No photos I'm afraid, I took my camera but forgot to grab a photo. I'm going to ask my FI to take a photo of me with the 300 on Sunday though :big_grin:
So, the write up as requested...
I did it at a place called The Helicopter Group at Moorabbin. I'd considered a couple of places but this one had better prices plus seemed to have a good rep on the internet.
I arrived, met my FI. He asked why I was doing the TIF and I said I had my PPL(A) and felt like trying helis. So we had a chat about how a heli flies and differences between how they fly and an aeroplane.
We headed out to the heli, a Hughes/Schweizer 300, did a walk around, had a look at how the controls moved the rotor, got in (sitting on the RHS is a bit odd). We went through the controls and the instruments then he went through how to start it up (which he said he wouldn't normally do for a TIF but since I had my PPL, I wasn't really his normal TIF).
He took off (which felt *weird*) and we taxiied over to the helipad, got clearance and did a fast liftoff/takeoff that was FUN! We headed out to the training area and he handed me control of each control at the time. First he gave me control of the cyclic (the stick, which controls speed and roll) and it took some getting used to how sensitive it was (he gave me a demo on the ground, saying 'this is a right roll' with the barest move of the stick to the right that I could barely feel, so I had some idea that it was very sensitive). Then he took control of the cyclic and gave me control of the pedals (not rudder pedals as I was informed, anti-torque pedals) then took control of the pedals and gave me control of the collective (which makes you go up and down). Then he gave me control of all of them (he had said at the start that he'd keep control fo the pedals for the entire flight) and while I know he wasn't far away from the controls at any time (obviously) by the time we were cruising back to YMMB I had full control of the controls. One thing I found hard to get used to was the low nose attitude in the cruise, I kept trying to raise the nose to an attitude I was more used to. Another thing I found confusing was that moving the cyclic (stick) forward and back doesn't make it climb/descend, it makes it go faster/slower so when he said to climb/descend my initial reaction was always to move the cyclic.

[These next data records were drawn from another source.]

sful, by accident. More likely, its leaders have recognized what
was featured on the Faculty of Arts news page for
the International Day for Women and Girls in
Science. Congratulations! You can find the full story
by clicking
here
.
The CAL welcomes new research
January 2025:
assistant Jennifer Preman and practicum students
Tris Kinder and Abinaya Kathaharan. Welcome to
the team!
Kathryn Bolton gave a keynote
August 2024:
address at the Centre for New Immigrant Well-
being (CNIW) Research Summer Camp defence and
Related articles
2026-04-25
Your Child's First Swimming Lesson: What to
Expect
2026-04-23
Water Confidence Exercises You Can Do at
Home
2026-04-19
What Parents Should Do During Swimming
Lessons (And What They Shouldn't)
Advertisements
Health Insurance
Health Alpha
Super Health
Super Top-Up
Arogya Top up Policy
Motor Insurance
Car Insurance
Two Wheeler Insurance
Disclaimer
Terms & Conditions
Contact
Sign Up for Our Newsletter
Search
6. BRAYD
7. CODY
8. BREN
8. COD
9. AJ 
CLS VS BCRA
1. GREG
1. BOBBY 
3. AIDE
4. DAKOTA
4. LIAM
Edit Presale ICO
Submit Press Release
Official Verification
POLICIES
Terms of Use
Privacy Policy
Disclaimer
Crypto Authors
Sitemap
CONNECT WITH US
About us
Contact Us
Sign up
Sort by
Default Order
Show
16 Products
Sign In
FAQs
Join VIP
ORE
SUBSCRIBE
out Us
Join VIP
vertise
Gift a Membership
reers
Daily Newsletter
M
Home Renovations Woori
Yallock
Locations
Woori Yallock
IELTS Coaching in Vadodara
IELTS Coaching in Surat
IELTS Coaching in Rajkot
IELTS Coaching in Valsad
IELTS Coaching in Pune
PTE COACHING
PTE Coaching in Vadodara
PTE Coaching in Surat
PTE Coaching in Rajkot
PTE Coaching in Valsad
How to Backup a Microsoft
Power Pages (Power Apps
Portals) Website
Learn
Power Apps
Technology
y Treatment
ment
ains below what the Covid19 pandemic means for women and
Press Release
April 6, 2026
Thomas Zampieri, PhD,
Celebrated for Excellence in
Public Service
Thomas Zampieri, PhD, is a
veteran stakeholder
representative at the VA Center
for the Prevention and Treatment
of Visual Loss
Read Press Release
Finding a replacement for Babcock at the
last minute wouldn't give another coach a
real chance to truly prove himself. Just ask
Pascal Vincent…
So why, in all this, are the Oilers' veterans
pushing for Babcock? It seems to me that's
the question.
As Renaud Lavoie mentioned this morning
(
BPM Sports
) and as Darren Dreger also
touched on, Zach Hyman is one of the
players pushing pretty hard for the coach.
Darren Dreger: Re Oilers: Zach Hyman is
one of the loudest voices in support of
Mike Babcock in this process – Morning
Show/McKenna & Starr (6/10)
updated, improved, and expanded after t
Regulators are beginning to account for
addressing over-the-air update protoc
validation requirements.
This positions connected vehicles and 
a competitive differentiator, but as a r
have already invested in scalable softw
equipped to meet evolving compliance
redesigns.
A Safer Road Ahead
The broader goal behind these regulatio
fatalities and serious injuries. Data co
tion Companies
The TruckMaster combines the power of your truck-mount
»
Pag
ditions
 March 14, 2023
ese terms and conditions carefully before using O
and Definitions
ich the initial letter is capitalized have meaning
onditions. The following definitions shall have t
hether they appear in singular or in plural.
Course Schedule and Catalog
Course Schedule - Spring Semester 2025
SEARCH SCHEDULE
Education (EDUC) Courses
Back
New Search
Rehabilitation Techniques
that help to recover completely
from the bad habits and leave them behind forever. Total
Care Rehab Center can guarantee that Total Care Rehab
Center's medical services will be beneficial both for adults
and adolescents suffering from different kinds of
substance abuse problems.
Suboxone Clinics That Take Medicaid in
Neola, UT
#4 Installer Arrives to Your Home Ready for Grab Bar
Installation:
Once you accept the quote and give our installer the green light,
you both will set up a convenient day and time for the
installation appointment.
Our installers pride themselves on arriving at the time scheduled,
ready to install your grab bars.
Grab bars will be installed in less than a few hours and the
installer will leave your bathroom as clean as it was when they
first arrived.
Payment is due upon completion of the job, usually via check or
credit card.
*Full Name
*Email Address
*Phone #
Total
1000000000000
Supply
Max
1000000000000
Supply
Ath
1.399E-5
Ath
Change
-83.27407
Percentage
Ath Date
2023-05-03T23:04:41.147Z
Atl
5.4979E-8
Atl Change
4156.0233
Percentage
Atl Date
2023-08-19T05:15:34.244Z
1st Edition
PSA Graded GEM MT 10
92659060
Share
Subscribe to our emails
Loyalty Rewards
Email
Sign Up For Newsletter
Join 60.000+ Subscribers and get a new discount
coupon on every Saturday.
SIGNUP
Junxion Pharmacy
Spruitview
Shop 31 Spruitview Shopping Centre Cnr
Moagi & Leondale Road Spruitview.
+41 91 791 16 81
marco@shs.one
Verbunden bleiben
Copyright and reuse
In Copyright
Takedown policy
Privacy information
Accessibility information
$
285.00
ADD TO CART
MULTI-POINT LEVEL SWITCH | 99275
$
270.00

When we were cruising back from the training area, I was definitely getting the hang of it and slipping into 'normal' flying of making small corrections without even realising I'm doing it.
Once we got back to Moorabbin, he showed me an auto-rotation (engine failure). Before the flight I'd asked him what happened when the engine failed and he said it did glide. There was a slight g-force as the engine 'failed' and then it did glide, a far far shorter glide than an aircraft, but the tradeoff is that you don't need nearly the same amount of space to land in and don't have to sit there thinking 'is that field long enough?'. After that we went to a patch of grass and tried hovering. The trick with hovering is that you need to control absolutely everything all at once - stop it going up, down, forward, backward, roll and turn. It was pretty all over the shop most of the time I tried it but for 5 seconds I held the hover perfectly! (My FI was like "Now you can go home and tell everyone you held a hover!"). I think hovering was the thing that really hooked me into wanting to learn more, after that 5 seconds where all clicked together and I held it properly, it was a challenge that I couldn't give up until I'd mastered it.
We then taxiied back to the hangar and had to sit for 3 minutes letting the engine cool before shutdown. Got out, headed inside, I signed up for more lessons and discovered, to my delight, that since I have a PPL(A) I only need to do minimum of 38 hours instead of 50 to get a PPL(H).My FI recommended keeping a separate logbook for heli flying to make it easier to keep track of total time in each.
I've got another lesson on Sunday, and can't wait!